An examination of the foundation's 1994 tax return shows his close financial ties to U.S. groups sympathetic to Israel's right wing.
In 1994, Moskowitz gave more than $1 million to American Friends of Everest, a group he formed to purchase land in Jerusalem.
Among the other largest recipients were American Friends of Ateret Cohanim, $576,000; National Council of Young Israel, $514,000; Zionist Organization of American, $200,000; PRO-Israel, $157,000; Center for Security Policy, $85,000; and Americans for a Safe Israel, $73,000.
In a 1996 interview with the Los Angeles Times, Moskowitz minced no words when he talked about Israeli politics, calling the peace process "a slide toward concessions, surrender and Israeli suicide."
I'm doing the "natural thing for a Jew," he said, trying to "save our nation."
The year before, he compared slain Israeli Prime Minister Yitzhak Rabin to Britain's Neville Chamberlain, who sought to appease the Nazis.

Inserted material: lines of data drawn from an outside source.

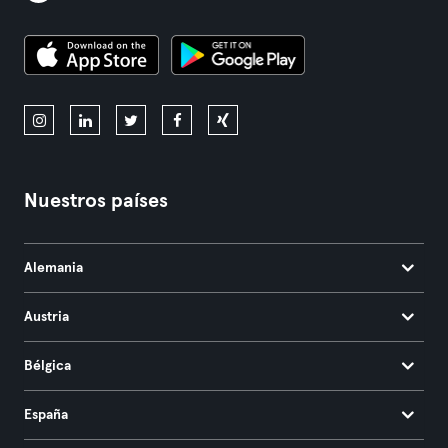
Nuestros países
Alemania
Austria
Bélgica
España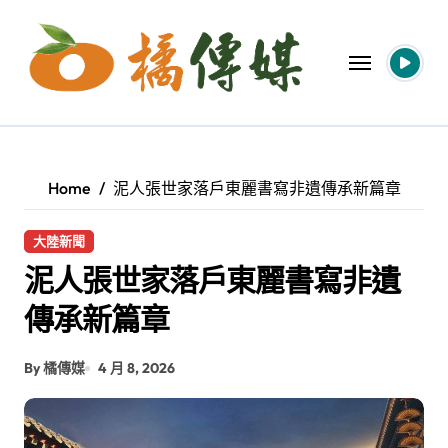
Skip
to
content
Home
泥人張世家落戶東麗書寫非遺傳承新篇章
大陸新聞
泥人張世家落戶東麗書寫非遺
傳承新篇章
By 橘傳媒
4 月 8, 2026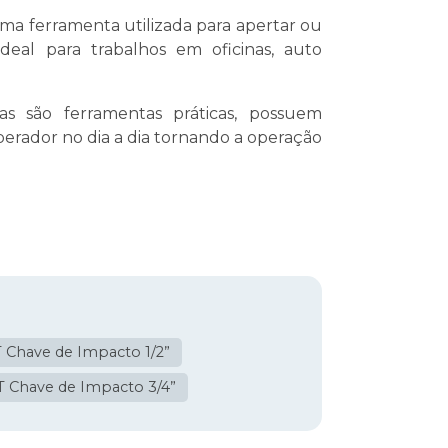
a ferramenta utilizada para apertar ou
Ideal para trabalhos em oficinas, auto
s são ferramentas práticas, possuem
operador no dia a dia tornando a operação
 Chave de Impacto 1/2”
T Chave de Impacto 3/4”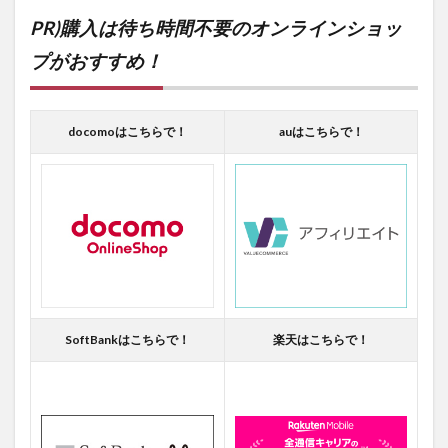
PR)購入は待ち時間不要のオンラインショッ
プがおすすめ！
docomoはこちらで！
auはこちらで！
SoftBankはこちらで！
楽天はこちらで！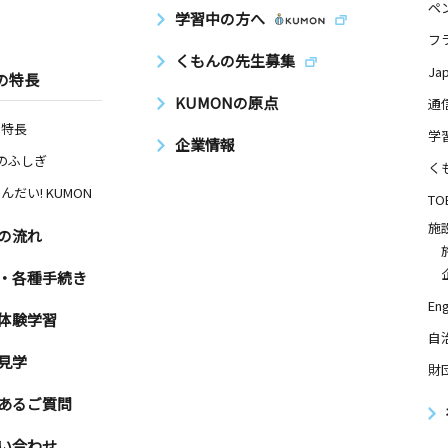
ペ
学習中の方へ
フ
くもんの先生募集
Ja
の特長
KUMONの原点
通
の特長
学
企業情報
Nのふしぎ
く
んだい! KUMON
TO
施
の流れ
・各種手続き
Eng
体験学習
自
見学
財
あるご質問
い合わせ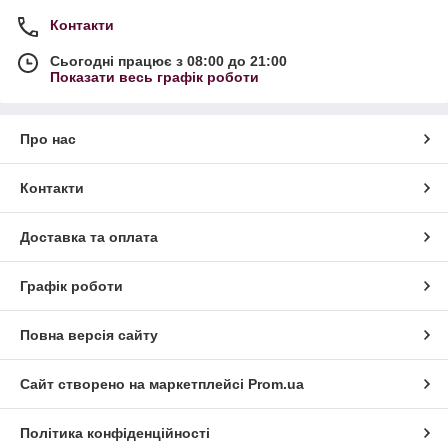
Контакти
Сьогодні працює з 08:00 до 21:00
Показати весь графік роботи
Про нас
Контакти
Доставка та оплата
Графік роботи
Повна версія сайту
Сайт створено на маркетплейсі
Prom.ua
Політика конфіденційності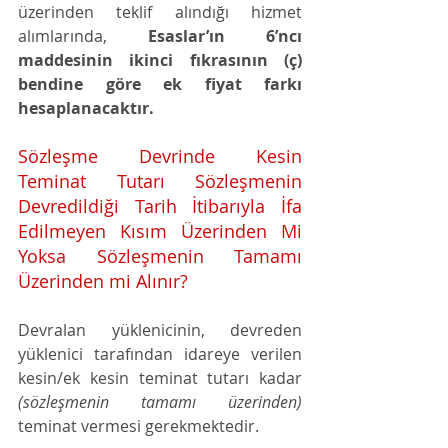
üzerinden teklif alındığı hizmet 
alımlarında, 
Esaslar’ın 6’ncı 
maddesinin ikinci fıkrasının (ç) 
bendine göre ek fiyat farkı 
hesaplanacaktır.
Sözleşme Devrinde Kesin 
Teminat Tutarı Sözleşmenin 
Devredildiği Tarih İtibarıyla İfa 
Edilmeyen Kısım Üzerinden Mi 
Yoksa Sözleşmenin Tamamı 
Üzerinden mi Alınır?
Devralan yüklenicinin, devreden 
yüklenici tarafından idareye verilen 
kesin/ek kesin teminat tutarı kadar 
(sözleşmenin tamamı üzerinden)
teminat vermesi gerekmektedir. 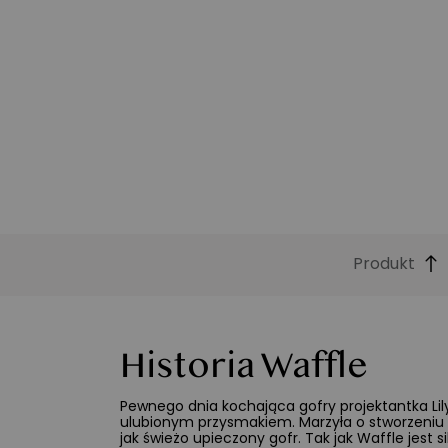
Produkt
Funkcje
Historia Waffle
Pewnego dnia kochająca gofry projektantka Lil
ulubionym przysmakiem. Marzyła o stworzeniu le
jak świeżo upieczony gofr. Tak jak Waffle jest 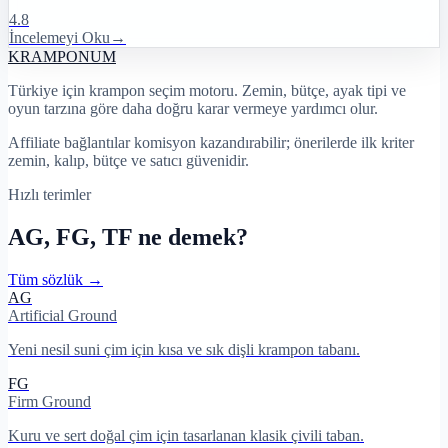
4.8
İncelemeyi Oku
→
KRAMPON
UM
Türkiye için krampon seçim motoru. Zemin, bütçe, ayak tipi ve
oyun tarzına göre daha doğru karar vermeye yardımcı olur.
Affiliate bağlantılar komisyon kazandırabilir; önerilerde ilk kriter
zemin, kalıp, bütçe ve satıcı güvenidir.
Hızlı terimler
AG, FG, TF ne demek?
Tüm sözlük →
AG
Artificial Ground
Yeni nesil suni çim için kısa ve sık dişli krampon tabanı.
FG
Firm Ground
Kuru ve sert doğal çim için tasarlanan klasik çivili taban.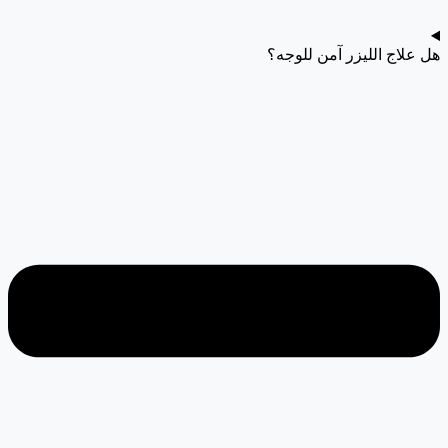
هل علاج الليزر آمن للوجه؟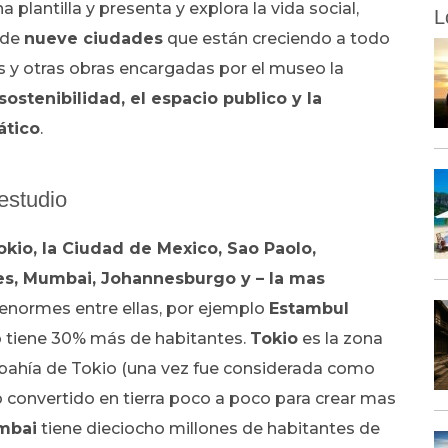
plantilla y presenta y explora la vida social,
L
 de
nueve ciudades
que están creciendo a todo
os y otras obras encargadas por el museo la
sostenibilidad, el espacio publico y la
ático
.
estudio
okio, la Ciudad de Mexico, Sao Paolo,
les, Mumbai, Johannesburgo y – la mas
 enormes entre ellas, por ejemplo
Estambul
 tiene 30% más de habitantes.
Tokio
es la zona
bahía de Tokio (una vez fue considerada como
do convertido en tierra poco a poco para crear mas
mbai
tiene dieciocho millones de habitantes de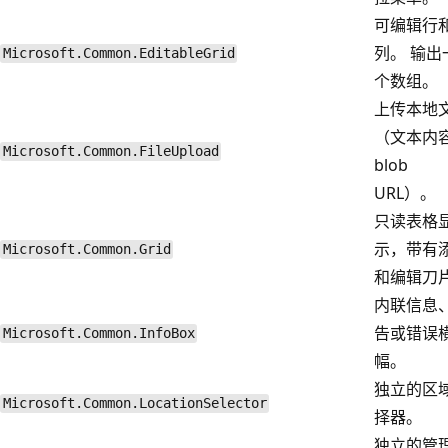
可编辑行
列。 输出
Microsoft.Common.EditableGrid
个数组。
上传本地
（文本内
Microsoft.Common.FileUpload
blob
URL）。
只读表格
示，带有
Microsoft.Common.Grid
和编辑刀
内联信息
告或错误
Microsoft.Common.InfoBox
幅。
独立的区
Microsoft.Common.LocationSelector
择器。
独立的管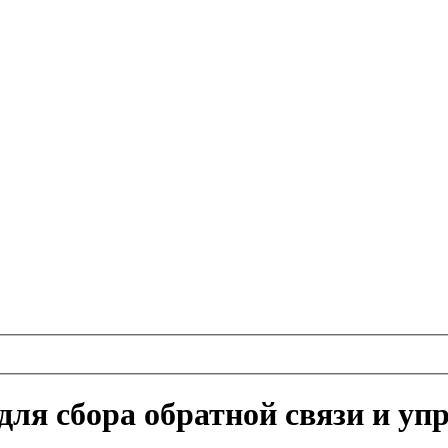
для сбора обратной связи и у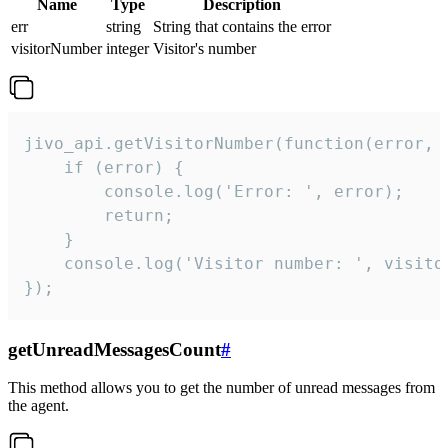
Name
Type
Description
err
string
String that contains the error
visitorNumber
integer
Visitor's number
jivo_api.getVisitorNumber(function(error, v
    if (error) {

        console.log('Error: ', error);

        return;

    }  

    console.log('Visitor number: ', visitor
});
getUnreadMessagesCount
#
This method allows you to get the number of unread messages from
the agent.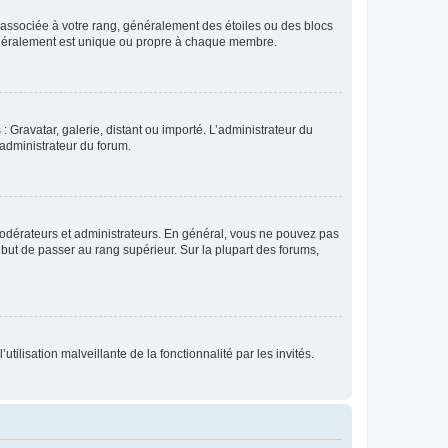
e associée à votre rang, généralement des étoiles ou des blocs
généralement est unique ou propre à chaque membre.
: Gravatar, galerie, distant ou importé. L’administrateur du
 administrateur du forum.
modérateurs et administrateurs. En général, vous ne pouvez pas
l but de passer au rang supérieur. Sur la plupart des forums,
tilisation malveillante de la fonctionnalité par les invités.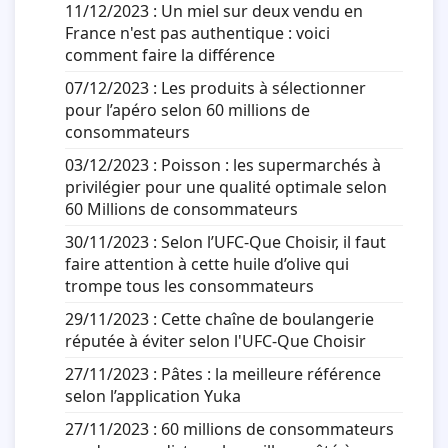
11/12/2023 :
Un miel sur deux vendu en
France n'est pas authentique : voici
comment faire la différence
07/12/2023 :
Les produits à sélectionner
pour l’apéro selon 60 millions de
consommateurs
03/12/2023 :
Poisson : les supermarchés à
privilégier pour une qualité optimale selon
60 Millions de consommateurs
30/11/2023 :
Selon l’UFC-Que Choisir, il faut
faire attention à cette huile d’olive qui
trompe tous les consommateurs
29/11/2023 :
Cette chaîne de boulangerie
réputée à éviter selon l'UFC-Que Choisir
27/11/2023 :
Pâtes : la meilleure référence
selon l’application Yuka
27/11/2023 :
60 millions de consommateurs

"I was 10 years old at the time and still vividly remember the profound sadness that enveloped our home in the wake of the Munich signing. There was an atmosphere of mourning for the tragedy we knew would follow, since belligerent dictators can never be truly appeased," he told the Jerusalem Post two years ago.
"Under political pressure at home and abroad or in the hope of being remembered in the history books — or simply out of sheer desperation — prime ministers can take steps in the name of `peace' that actually lead to war."
More recently Moskowitz has defended his right to build in an Arab neighborhood of Jerusalem.
"If the peace process is incapable of digesting the presence of 50 Jewish families 860 yards from the Western Wall and barely a mile from the King David Hotel, then its fragility is indeed beyond repair," Moskowitz wrote in a letter to the editor of the Washington Post last week.
"To rule out the construction of a 50-unit Jewish apartment project on Mount of Olives because of its proximity to Arab residences is to enfranchise Yasser Arafat's thesis that Palestinians are incapable of living on common ground with Israelis in Jerusalem. That would be defined as racism anywhere outside the Middle East."
For now, Moskowitz has promised to continue his fight for the city.
When he visited the families in his Ras al-Amud building before they left, Moskowitz signed the guest book, "The people of Israel build their nation."
Moskowitz is also sitting on several other properties in Arab neighborhoods.
Moskowitz has sought government approval to build in Abu Dis, which was considered by some peace activists as a possible site of a future Palestinian capital.
He also owns a now-closed hotel in the Sheik Jarah neighborhood that he reportedly wants to renovate and reopen.
Even if Moskowitz delays some of his projects, Netanyahu may soon be faced with another housing controversy in Jerusalem.
Ronn Torrosian, a spokesman for the families who moved into Ras al-Amud last week, said in a telephone interview from Israel that there is another Jewish American businessman who will turn over land in an Arab Jerusalem neighborhood to Jews.
"There's another Ras al-Amud to come in the next few weeks," he said.